In 1995 the Turku Art Museum held the largest ever exhibition of the work of Berndt Lindholm, so long favoured by the public for his 'elegant' renderings of the Nordic forest and his depictions of coastal scenes from Bohuslän on the West coast of Sweden. Fresh light was then shed over Lindholm's lesser known 'radicalist' period of his youth in Paris in 1868-1870 and 1873-1875.

The present painting of Montmartre, Paris was executed towards the end of Lindholm's second sojourn in Paris. He returned to Finland at the beginning of 1876 to prepare an extensive exhibition which opened in the summer of the same year. He exhibited some 60 pictures from his student years in Paris which were subsequently sold at auction. The present work may well have been one of them.

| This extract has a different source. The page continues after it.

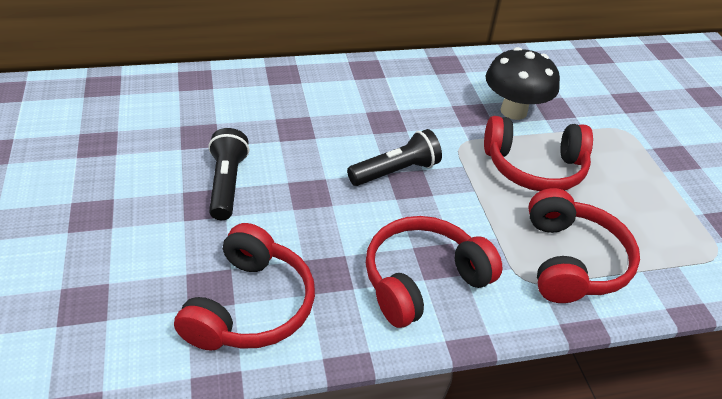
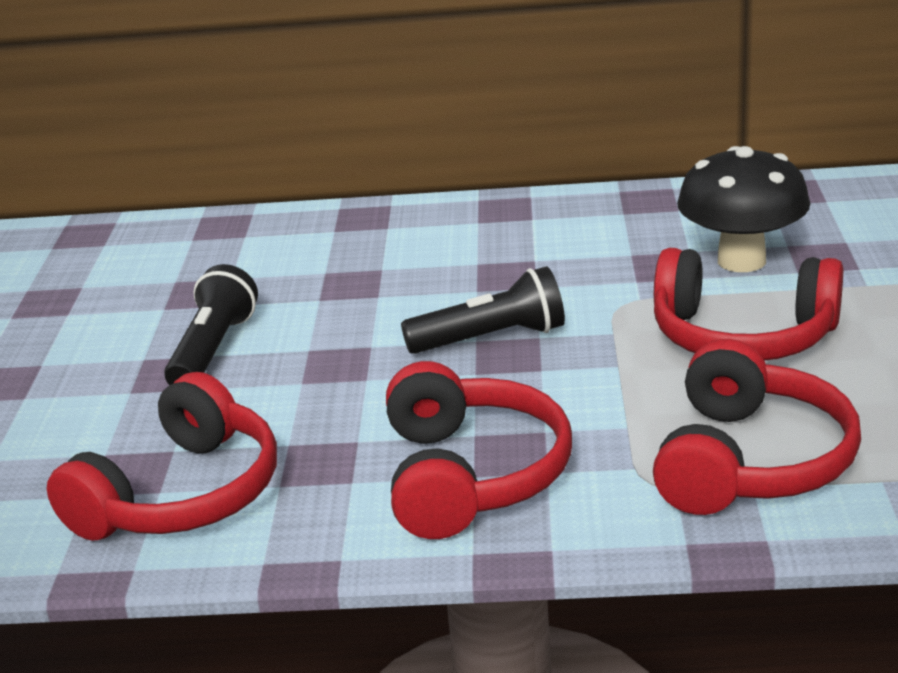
camera: 20 degrees right, 15 degrees down
(422, 280) = (471, 476): red headphones -> red headphones turned 105 degrees clockwise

Disappointed with the sombre stuffiness of the Dusseldorf school, Lindholm was the first of the Nordic artists to leave Dusseldorf for Paris in search of the novelty and freshness of plein-air painting. As such, argues Aimo Reitala, Lindholm should be seen as a pioneer of Finnish outdoor painting before the emergence of Albert Edelfelt (exh. cat. Berndt Lindholm, Turku Art Museum, 1995). Montmartre, Paris is a fresh example of plein-air painting that demonstrates Lindholm's mastery of the lessons and principles he had encountered during his stay in Paris.